Serinin ikinci filminde Josh Hutcherson dışında herşey değişmiş. Farklı bir yönetmen, farklı senaristler ve farklı bir oyuncu kadrosu. Filmin başrolünde Brendan Fraser’ın yerini Dwayne Johnson almış. Sempatik oyuncu Luis Guzman ise yeniler arasında en dikkat çekeni. Michael Caine’i de Batman serisinden sonra görmek güzel.
Sean aldığı şifreli mesajları yeni üvey babası yardımı ile çözer ve ona yakınlaşmak için bahane arayan üvey babasını kandırarak gizemli bir adayı bulmak için yola koyulur. Bir fırtınaya kapılırlar ve kendilerini aniden aradıkları adada bulurlar.
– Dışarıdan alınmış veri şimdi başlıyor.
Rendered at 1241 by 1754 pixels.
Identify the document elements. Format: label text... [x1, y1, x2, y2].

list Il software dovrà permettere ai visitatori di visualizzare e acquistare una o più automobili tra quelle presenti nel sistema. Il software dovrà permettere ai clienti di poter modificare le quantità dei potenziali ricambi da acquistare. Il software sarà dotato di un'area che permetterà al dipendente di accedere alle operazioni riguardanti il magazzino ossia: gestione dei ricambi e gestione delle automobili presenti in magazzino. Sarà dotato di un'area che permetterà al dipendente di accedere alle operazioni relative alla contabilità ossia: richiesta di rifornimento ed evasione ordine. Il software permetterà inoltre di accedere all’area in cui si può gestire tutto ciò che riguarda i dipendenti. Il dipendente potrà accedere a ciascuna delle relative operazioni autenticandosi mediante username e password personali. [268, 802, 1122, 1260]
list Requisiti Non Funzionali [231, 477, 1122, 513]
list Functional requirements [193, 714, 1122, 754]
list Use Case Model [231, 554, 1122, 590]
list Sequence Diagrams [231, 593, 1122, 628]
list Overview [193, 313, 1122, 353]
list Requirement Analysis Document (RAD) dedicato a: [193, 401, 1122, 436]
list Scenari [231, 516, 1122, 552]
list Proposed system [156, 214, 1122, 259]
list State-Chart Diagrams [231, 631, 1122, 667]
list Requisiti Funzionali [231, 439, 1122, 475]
Burada en göze çarpan şey gerçek dünyada dev olanlar burada ufacık olmaları, ufak olanlarında dev gibi olmaları.
Kahramanlarımız başlarını derde sokmakta fazla gecikmezler fakat imdatlarına büyük baba yetişir. Onlara adanın ne kadar güzel olduğunu ve kayıp şehir Atlantis’i bulduğunu gösterir fakat çok büyük bir sorunları vardır. Ada batmaktır ve kısa sürede onu terk etmezlerse onlarda okyanusun ortasında kalacakladır.
Filmde daha fazla görsel efekt bekliyordum fakat beklediğimden daha az sahne vardı. Serinin ikinci filminde herhangi bir yenilikte göremedim. Dwayne Johnson’un esprileri dışında da eğlenceli bir tarafı yoktu. Yine de izlemeye değer bir sinema filmi ama beklentinizi yüksek tutmayın.